For this exercise, write out the full listing that follows exactly and skip its pictures.

......

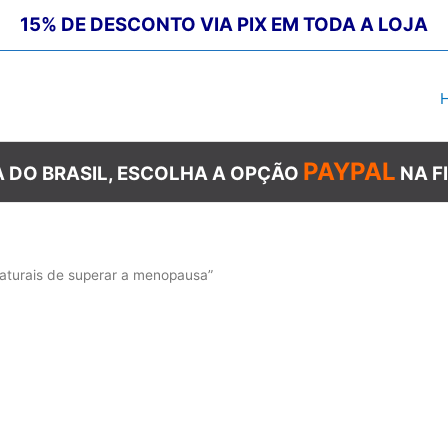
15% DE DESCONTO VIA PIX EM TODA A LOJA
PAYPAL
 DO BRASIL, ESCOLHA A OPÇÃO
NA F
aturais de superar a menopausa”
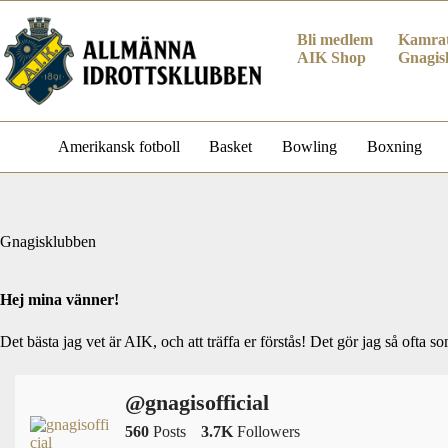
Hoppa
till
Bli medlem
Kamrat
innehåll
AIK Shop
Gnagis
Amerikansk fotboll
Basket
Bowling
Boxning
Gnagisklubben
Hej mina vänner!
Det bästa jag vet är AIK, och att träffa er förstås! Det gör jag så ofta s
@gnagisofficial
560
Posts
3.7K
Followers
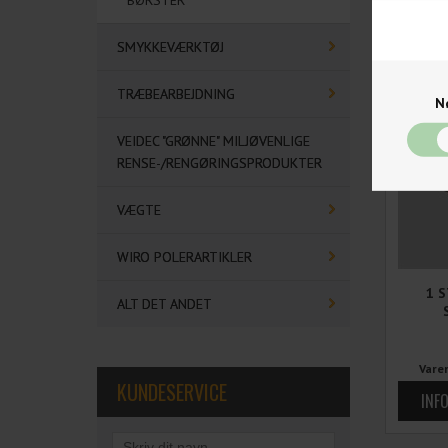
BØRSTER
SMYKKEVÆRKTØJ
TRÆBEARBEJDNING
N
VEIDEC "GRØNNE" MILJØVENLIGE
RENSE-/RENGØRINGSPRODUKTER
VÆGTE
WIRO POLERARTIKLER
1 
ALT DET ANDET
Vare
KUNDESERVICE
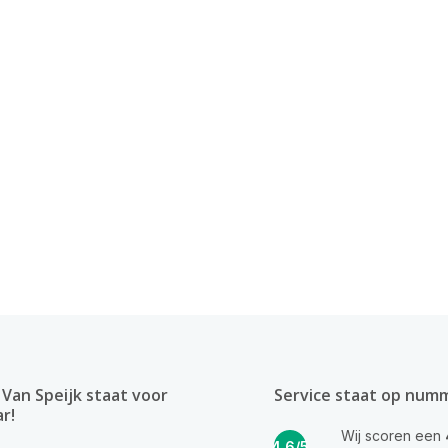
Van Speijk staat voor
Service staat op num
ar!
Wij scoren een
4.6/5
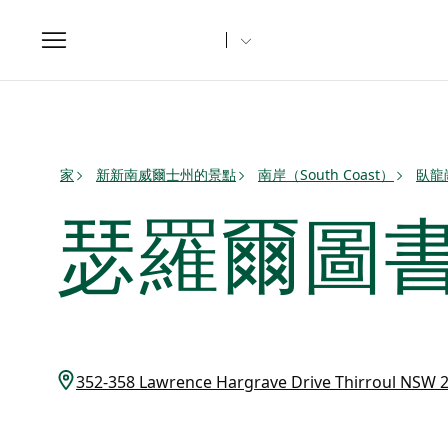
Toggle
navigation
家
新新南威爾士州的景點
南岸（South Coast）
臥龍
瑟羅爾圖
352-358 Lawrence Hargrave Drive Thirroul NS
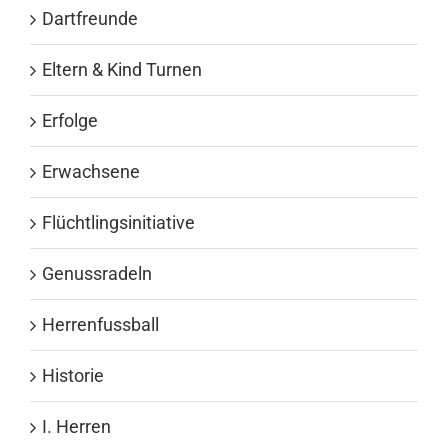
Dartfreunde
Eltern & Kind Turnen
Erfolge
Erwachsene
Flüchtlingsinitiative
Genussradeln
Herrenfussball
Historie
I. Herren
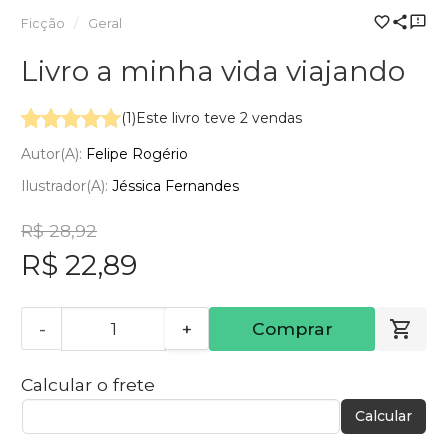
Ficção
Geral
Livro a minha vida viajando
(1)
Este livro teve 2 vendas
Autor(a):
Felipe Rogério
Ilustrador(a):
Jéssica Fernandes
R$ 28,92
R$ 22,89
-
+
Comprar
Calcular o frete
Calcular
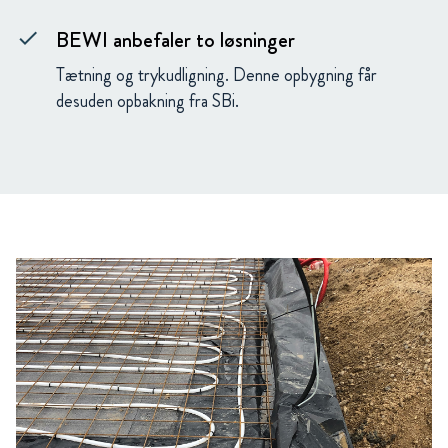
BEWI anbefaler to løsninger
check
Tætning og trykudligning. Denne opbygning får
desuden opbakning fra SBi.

......

ANSWER SPACE |
15% DE DESCONTO VIA PIX EM TODA A LOJA
PAYPAL
 DO BRASIL, ESCOLHA A OPÇÃO
NA F
aturais de superar a menopausa”
Hoppa
till
Bli medlem
Kamrat
innehåll
AIK Shop
Gnagis
Amerikansk fotboll
Basket
Bowling
Boxning
Gnagisklubben
Hej mina vänner!
Det bästa jag vet är AIK, och att träffa er förstås! Det gör jag så ofta s
@gnagisofficial
560
Posts
3.7K
Followers
BØRSTER
SMYKKEVÆRKTØJ
TRÆBEARBEJDNING
N
VEIDEC "GRØNNE" MILJØVENLIGE
RENSE-/RENGØRINGSPRODUKTER
VÆGTE
WIRO POLERARTIKLER
1 
ALT DET ANDET
Vare
KUNDESERVICE
Van Speijk staat voor
Service staat op num
ar!
Wij scoren een
4.6/5
Toggle
navigation
家
新新南威爾士州的景點
南岸（South Coast）
臥龍
瑟羅爾圖
352-358 Lawrence Hargrave Drive Thirroul NS
Dartfreunde
Eltern & Kind Turnen
Erfolge
Erwachsene
Flüchtlingsinitiative
Genussradeln
Herrenfussball
Historie
I. Herren
Ficção
Geral
Livro a minha vida viajando
(1)
Este livro teve 2 vendas
Autor(a):
Felipe Rogério
Ilustrador(a):
Jéssica Fernandes
R$ 28,92
R$ 22,89
-
+
Comprar
Calcular o frete
Calcular
BEWI anbefaler to løsninger
check
Tætning og trykudligning. Denne opbygning får
desuden opbakning fra SBi.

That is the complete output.